En segundo lugar, desde el punto de vista iconográfico o del tema tratado, no cabe duda de que estamos ante uno de los motivos más recurrentes en la historia del arte occidental: el Juicio final. Se trata de un tópico común a la escatología de todas las religiones abrahámicas y su representación tiene una amplia tradición que se remonta a inicios de la Baja Edad Media. La crisis del año Mil fue el detonante para que escenas del Apocalipsis de San Juan se esculpieran en los tímpanos de las principales iglesias románicas de Europa. Ad portas el cambio de otro milenio, el animador japonés Hideaki Anno actualizó este mito judeocristiano, a través de las vicisitudes de un grupo de individuos que se debaten entre, por un lado, el combate con unos seres sobrenaturales enviados para aniquilar al género humano y, por el otro, con los fantasmas de su propio pasado, tejidos en el seno de conflictos familiares irresolutos. De esta forma, lo biográfico alcanza dimensiones cosmológicas.

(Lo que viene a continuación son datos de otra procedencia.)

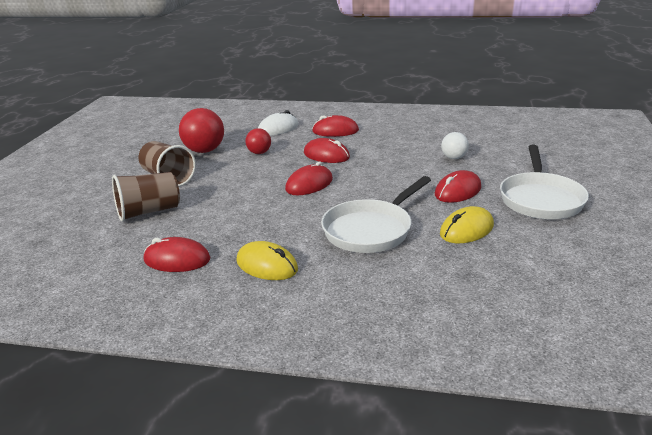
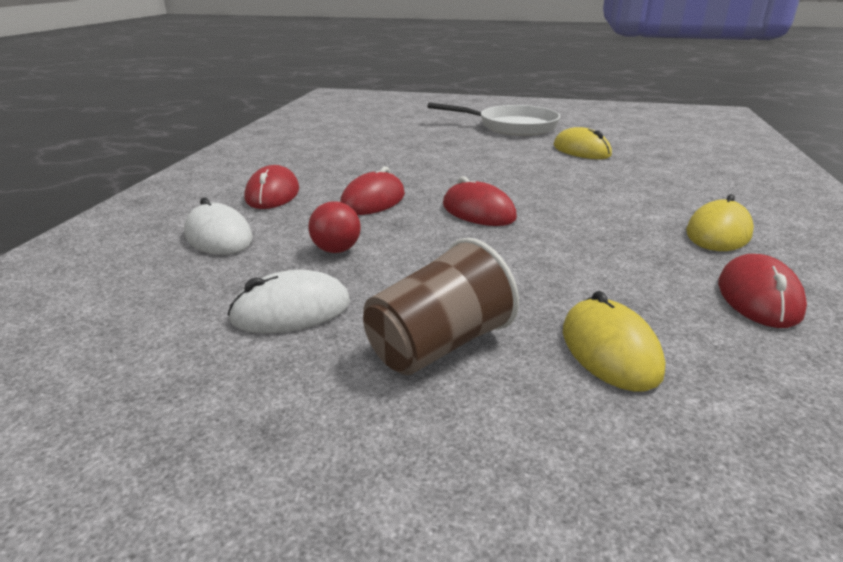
camera: 90 degrees left, 0 degrees up
(149, 212) = (610, 350): brown cup -> yellow mouse
(204, 151) = (291, 311): red ball -> white mouse
(370, 230) = (599, 183): white pan -> none
(454, 158) = (408, 144): white ball -> none
(457, 191) = (497, 148): red mouse -> none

Por último, en el nivel iconológico o sociocultural, la obra de Anno es una denuncia del nihilismo de las sociedades posindustriales contemporáneas, cuyos individuos viven anclados en lo que el filósofo francés Gilles Lipovetsky ha llamado un narcisismo apático, encarnado magistralmente en la figura del protagonista, Shinji Ikari, presa de un hedonismo cobarde, solipsista, desencantado del futuro y desconocedor del pasado. A través del drama de su existencia, Evangelion anticipa problemáticas tan actuales como la emergencia de la posverdad y el aumento de la intolerancia y la frustración colectivas. De este modo, parece decirnos este ánime, no es el Dios veterotestamentario el que ha decretado nuestra extinción, sino el de la sociedad del espectáculo y del consumismo vacuo, uno creado a imagen y semejanza de lo humano.